**Your assignment**
Print the line containing "Build 625 09/12/2018)" and every later line of the records. Keep each one exactly as given, ending with the last.

Data records section start

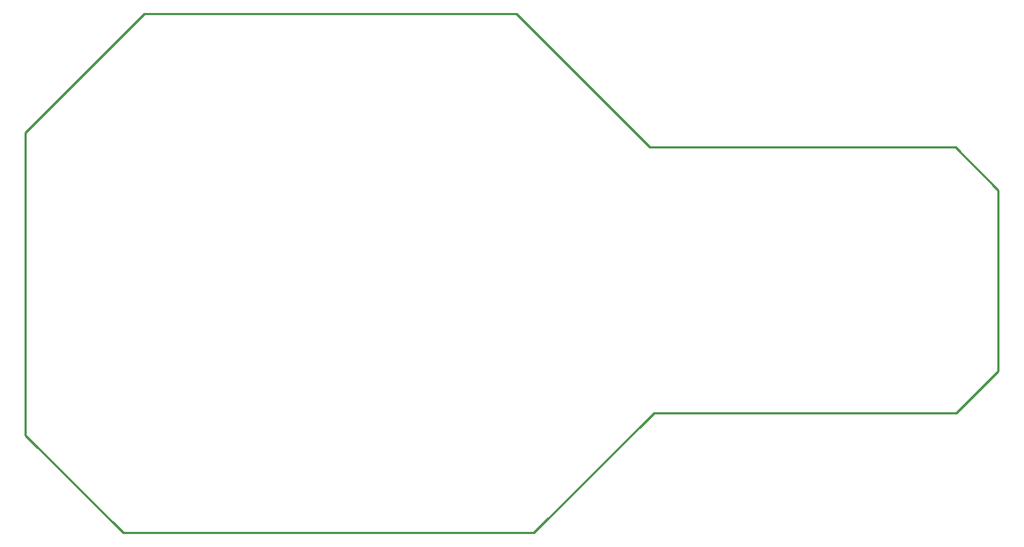
<source format=gm1>
G04*
G04 #@! TF.GenerationSoftware,Altium Limited,Altium Designer,24.3.1 (35)*
G04*
G04 Layer_Color=16711935*
%FSLAX44Y44*%
%MOMM*%
G71*
G04*
G04 #@! TF.SameCoordinates,7EAC95E6-D10C-43C9-9056-5E7D675A08E9*
G04*
G04*
G04 #@! TF.FilePolarity,Positive*
G04*
G01*
G75*
%ADD12C,0.2540*%
D12*
X1134994Y888561D02*
X1291458Y732097D01*
X558414Y393516D02*
X672968Y278962D01*
X1296030Y419678D02*
X1651376D01*
X558414Y749370D02*
X697606Y888561D01*
X1700652Y468954D02*
Y681805D01*
X697606Y888561D02*
X1134994Y888561D01*
X1651376Y419678D02*
X1700652Y468954D01*
X672968Y278962D02*
X1155314D01*
X1291458Y732097D02*
X1650360D01*
X1155314Y278962D02*
X1296030Y419678D01*
X1650360Y732097D02*
X1700652Y681805D01*
X558414Y393516D02*
Y749370D01*
M02*

</source>
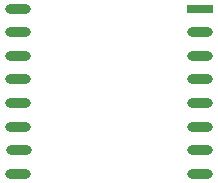
<source format=gbr>
G04 #@! TF.GenerationSoftware,KiCad,Pcbnew,no-vcs-found-7613~57~ubuntu16.04.1*
G04 #@! TF.CreationDate,2017-02-19T17:16:57-08:00*
G04 #@! TF.ProjectId,ESPKey,4553504B65792E6B696361645F706362,rev?*
G04 #@! TF.FileFunction,Paste,Bot*
G04 #@! TF.FilePolarity,Positive*
%FSLAX46Y46*%
G04 Gerber Fmt 4.6, Leading zero omitted, Abs format (unit mm)*
G04 Created by KiCad (PCBNEW no-vcs-found-7613~57~ubuntu16.04.1) date Sun Feb 19 17:16:57 2017*
%MOMM*%
%LPD*%
G01*
G04 APERTURE LIST*
%ADD10C,0.100000*%
%ADD11R,2.200000X0.800000*%
%ADD12O,2.200000X0.800000*%
G04 APERTURE END LIST*
D10*
D11*
X119700000Y-105100000D03*
D12*
X119700000Y-107100000D03*
X119700000Y-109100000D03*
X119700000Y-111100000D03*
X119700000Y-113100000D03*
X119700000Y-115100000D03*
X119700000Y-117100000D03*
X119700000Y-119100000D03*
X104300000Y-119100000D03*
X104400000Y-117100000D03*
X104300000Y-115100000D03*
X104300000Y-113100000D03*
X104300000Y-111100000D03*
X104300000Y-109100000D03*
X104300000Y-107100000D03*
X104300000Y-105100000D03*
M02*

</source>
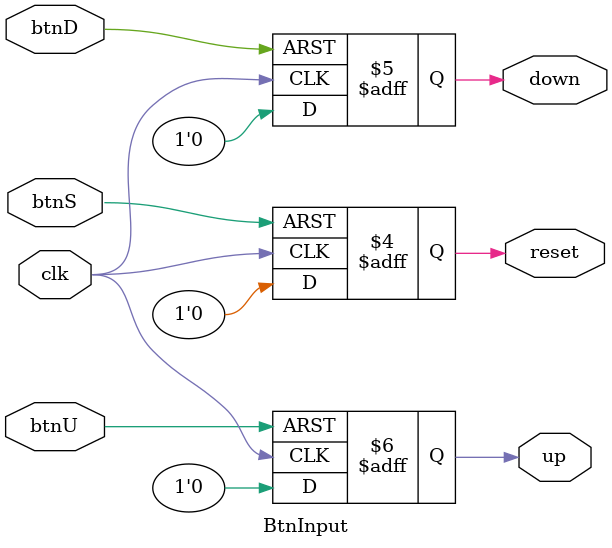
<source format=v>
`timescale 1ns / 1ps

module BtnInput(
   input clk,
	 input btnU, // player count up
   input btnD, // player count down
   input btnS, // reset game
   output reg up,
   output reg down,
   output reg reset
    );

	always @(posedge clk or posedge btnU) begin
		if (btnU)
			up <= 1;
		else
			up <= 0;
	end

	always @(posedge clk or posedge btnD) begin
		if (btnD)
			down <= 1;
		else
			down <= 0;
	end

  always @(posedge clk or posedge btnS) begin
    if (btnS)
      reset <= 1;
    else
      reset <= 0;
  end

endmodule

</source>
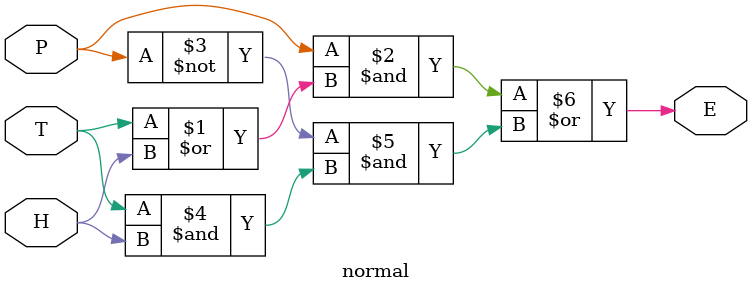
<source format=v>



// Generated by Quartus Prime Version 18.1 (Build Build 625 09/12/2018)
// Created on Tue Feb 18 15:28:26 2020

//  Module Declaration
module normal
(
	// {{ALTERA_ARGS_BEGIN}} DO NOT REMOVE THIS LINE!
	P, T, H, E
	// {{ALTERA_ARGS_END}} DO NOT REMOVE THIS LINE!
);
// Port Declaration

	// {{ALTERA_IO_BEGIN}} DO NOT REMOVE THIS LINE!
	input P;
	input T;
	input H;
	output E;
	// {{ALTERA_IO_END}} DO NOT REMOVE THIS LINE!

	assign E = (P&(T |H)) | (~P&(T & H));
	


endmodule

</source>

Data records section end

**Response for this exercise**
// Generated by Quartus Prime Version 18.1 (Build Build 625 09/12/2018)
// Created on Tue Feb 18 15:28:26 2020

//  Module Declaration
module normal
(
	// {{ALTERA_ARGS_BEGIN}} DO NOT REMOVE THIS LINE!
	P, T, H, E
	// {{ALTERA_ARGS_END}} DO NOT REMOVE THIS LINE!
);
// Port Declaration

	// {{ALTERA_IO_BEGIN}} DO NOT REMOVE THIS LINE!
	input P;
	input T;
	input H;
	output E;
	// {{ALTERA_IO_END}} DO NOT REMOVE THIS LINE!

	assign E = (P&(T |H)) | (~P&(T & H));
	


endmodule

</source>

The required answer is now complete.